§ **Assigned task**
Among the lines below, list those containing the string "pepper".

* * * * * * * * *

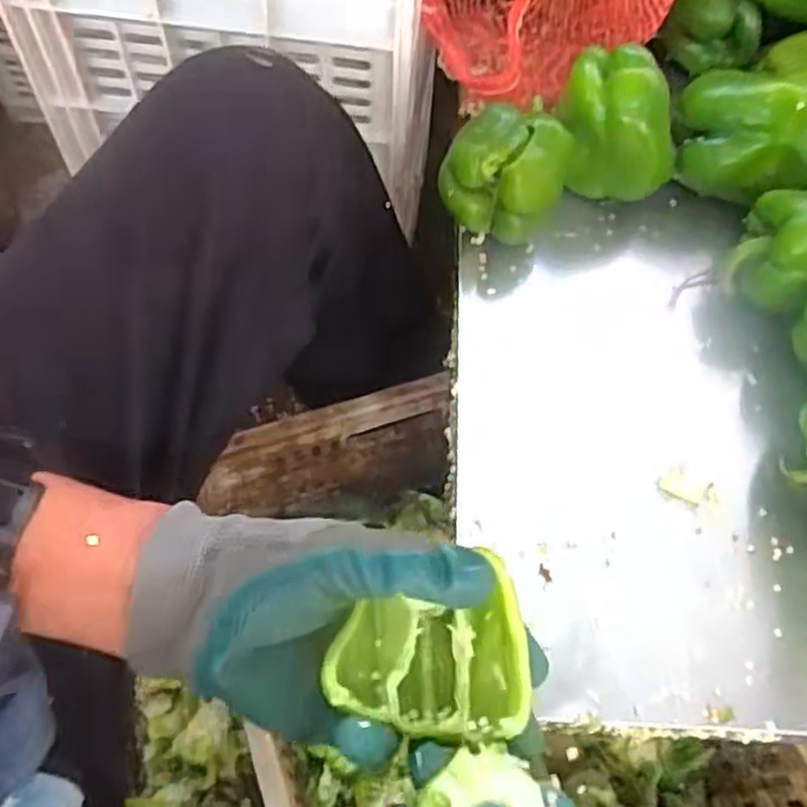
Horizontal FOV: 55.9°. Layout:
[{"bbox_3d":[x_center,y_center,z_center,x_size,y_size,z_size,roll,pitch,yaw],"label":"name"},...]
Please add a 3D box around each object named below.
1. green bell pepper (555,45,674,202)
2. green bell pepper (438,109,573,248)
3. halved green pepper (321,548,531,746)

* * * * * * * * *

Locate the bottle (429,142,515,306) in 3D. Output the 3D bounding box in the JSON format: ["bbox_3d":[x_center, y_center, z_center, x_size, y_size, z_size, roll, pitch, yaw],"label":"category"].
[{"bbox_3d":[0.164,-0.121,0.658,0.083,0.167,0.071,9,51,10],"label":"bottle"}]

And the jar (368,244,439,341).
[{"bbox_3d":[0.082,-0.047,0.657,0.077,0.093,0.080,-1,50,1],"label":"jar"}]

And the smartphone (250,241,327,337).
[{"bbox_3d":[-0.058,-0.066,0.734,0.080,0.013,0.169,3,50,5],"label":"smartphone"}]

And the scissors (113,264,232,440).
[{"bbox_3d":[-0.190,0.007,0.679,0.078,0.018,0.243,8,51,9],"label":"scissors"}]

* * * * * * * * *

§ **Solution for this problem**
1. green bell pepper (555,45,674,202)
2. green bell pepper (438,109,573,248)
3. halved green pepper (321,548,531,746)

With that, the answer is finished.